Hastalık Kontrol ve Önleme Merkezinin(CDC) yayımladığı 2009-2019 raporunda şiddetli duygusal stres yaşayan lise öğrenci sayısında belirgin artış görüldüğü bildiriliyor. 2019 yılında yapılan bir ankette, lise öğrencilerinin yüzde 37'sinin aşırı üzgün ve ümitsiz hissettiği, beş çocuktan birinin ciddi intihar düşüncelerini aklından geçirdiği, 11 öğrenciden birinin ise intihar girişimi olduğu sonucu elde edilmiş. Özellikle kendisini lezbiyen, gey, biseksüel ya da transgender olarak tanımlayan öğrencilerde bu oranların daha yüksek olduğu daha fazla intihar girişiminde bulundukları saptanmış. Hastalık Kontrol ve Önleme Merkezinin(CDC) pandemi sırasında ülke çapında yaptıkları ilk ankette, genç erişkinlerin hayatlarının büyük oranda kötü anlamda etkilendiği gözlenmiş. ABD'deki ergenlerin neredeyse ¼'ünün açlıkla karşılaştığı, yarıdan fazlasının aile içinde istismara uğradığı, Asyalıların yüzde 60'ı, siyahların ise yarısının ırkçılıkla karşılaştığı sonucu çıkmış. Duygusal stres, intihar düşünceleri ise kızlarda ve LGBTQ öğrencilerde daha yüksek oranda saptanmış. Uzmanların sunduğu raporlara göre sorunun çözümü; çocuklara stresle baş etme yöntemleri konusunda eğitimler vermek, depresyon konusunda bilinçlenmelerini ve erken fark edip yardım istemelerini sağlamak, sağlıklı sosyal ilişki kurma konusunda onları bilinçlendirmekten geçiyor. Örneğin pandemi döneminde okuldan diğer arkadaşları ile iletişimi sağlıklı bir şekilde sürdüren ergenlerde ruh sağlığı sorunlarına çok daha az rastlandığı, intihar düşünceleri ve teşebbüsünün de aynı şekilde daha az olduğu saptanmış.
Çocuklarda akran zorbalığı da üzerinde durulması gereken çok önemli bir konu. ABD'de liseye devam eden bir çocuk annesi olarak, Türkiye'de bu konunun gereken önemi görmediğini düşünüyorum.
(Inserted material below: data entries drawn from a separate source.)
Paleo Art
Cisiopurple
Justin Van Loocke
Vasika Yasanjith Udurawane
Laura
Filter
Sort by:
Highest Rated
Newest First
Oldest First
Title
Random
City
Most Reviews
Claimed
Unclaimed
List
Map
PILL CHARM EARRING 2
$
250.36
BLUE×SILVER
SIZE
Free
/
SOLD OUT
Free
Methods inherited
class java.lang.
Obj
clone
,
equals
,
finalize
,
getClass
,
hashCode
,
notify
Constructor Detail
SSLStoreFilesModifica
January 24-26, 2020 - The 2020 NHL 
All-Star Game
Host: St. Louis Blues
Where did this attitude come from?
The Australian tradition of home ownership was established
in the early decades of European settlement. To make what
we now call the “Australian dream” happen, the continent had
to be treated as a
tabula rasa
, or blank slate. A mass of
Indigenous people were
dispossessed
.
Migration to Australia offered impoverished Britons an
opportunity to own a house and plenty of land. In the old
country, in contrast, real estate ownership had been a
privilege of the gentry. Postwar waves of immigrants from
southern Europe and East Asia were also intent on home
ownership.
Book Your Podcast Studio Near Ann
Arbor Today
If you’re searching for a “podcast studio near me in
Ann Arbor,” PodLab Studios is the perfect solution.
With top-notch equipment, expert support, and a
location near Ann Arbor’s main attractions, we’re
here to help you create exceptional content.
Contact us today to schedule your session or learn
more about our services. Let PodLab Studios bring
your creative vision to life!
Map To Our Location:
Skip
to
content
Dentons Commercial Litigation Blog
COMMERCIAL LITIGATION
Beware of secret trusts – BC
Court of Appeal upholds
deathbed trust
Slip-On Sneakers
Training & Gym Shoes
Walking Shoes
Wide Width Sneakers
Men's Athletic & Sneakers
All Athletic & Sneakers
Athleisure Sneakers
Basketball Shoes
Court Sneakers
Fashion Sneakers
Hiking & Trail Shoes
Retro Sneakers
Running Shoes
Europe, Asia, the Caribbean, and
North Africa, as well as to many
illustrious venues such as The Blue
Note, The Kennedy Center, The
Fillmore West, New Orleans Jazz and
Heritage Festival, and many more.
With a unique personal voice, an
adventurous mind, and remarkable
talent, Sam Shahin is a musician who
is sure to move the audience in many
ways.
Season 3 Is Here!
Akran zorbalığı konusunda çocukları ve aileleri eğitmek başta olmak üzere, saptandığında caydırıcı disiplin cezalarının uygulanması elzem. İlkokulu Türkiye'de bitiren kızım, ortaokulda ABD'ye yerleştiğimizde aradaki farkı çok güzel anlatmıştı. Çünkü Türkiye'de uğradığı akran zorbalığını kanıtlamamız bile mümkün değildi. Çünkü akran zorbalığının tam olarak sınırlarını bilmeyen, çocuğu dövmedikleri sürece her şeyi normal gören bir anlayışa sahip kişilerle muhatap olmuştuk. Çocuklar bile kendi uğradıkları akran zorbalığını tanımlayamıyorlar ama travmatize oluyorlar. Özellikle özel okullarda velilerdeki 'para ödediği' için her şeye hakkı olduğunu düşünen zihniyet değişmeli. Bunun için de eğitimcinin daha fazla söz hakkı olmalı diye düşünüyorum. İnsanın olduğu yerde bunu tamamen önlemek mümkün olmasa da önce farkına varmak, sonra da caydırıcı disiplin cezalarıyla minimuma indirmek birçok çocuğun hayatında fark yaratacaktır.